#### [Problem statement]
Reproduce each of the following lines verbatim, in the order given.

#### [Records supplied]

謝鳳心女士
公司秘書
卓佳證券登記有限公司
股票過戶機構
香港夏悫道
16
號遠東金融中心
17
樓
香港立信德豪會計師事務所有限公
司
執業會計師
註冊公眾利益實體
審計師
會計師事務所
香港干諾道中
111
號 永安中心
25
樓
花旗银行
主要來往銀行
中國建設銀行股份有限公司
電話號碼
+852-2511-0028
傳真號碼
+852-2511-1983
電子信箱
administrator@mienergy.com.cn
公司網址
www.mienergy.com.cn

#### [Exercise solution]
謝鳳心女士
公司秘書
卓佳證券登記有限公司
股票過戶機構
香港夏悫道
16
號遠東金融中心
17
樓
香港立信德豪會計師事務所有限公
司
執業會計師
註冊公眾利益實體
審計師
會計師事務所
香港干諾道中
111
號 永安中心
25
樓
花旗银行
主要來往銀行
中國建設銀行股份有限公司
電話號碼
+852-2511-0028
傳真號碼
+852-2511-1983
電子信箱
administrator@mienergy.com.cn
公司網址
www.mienergy.com.cn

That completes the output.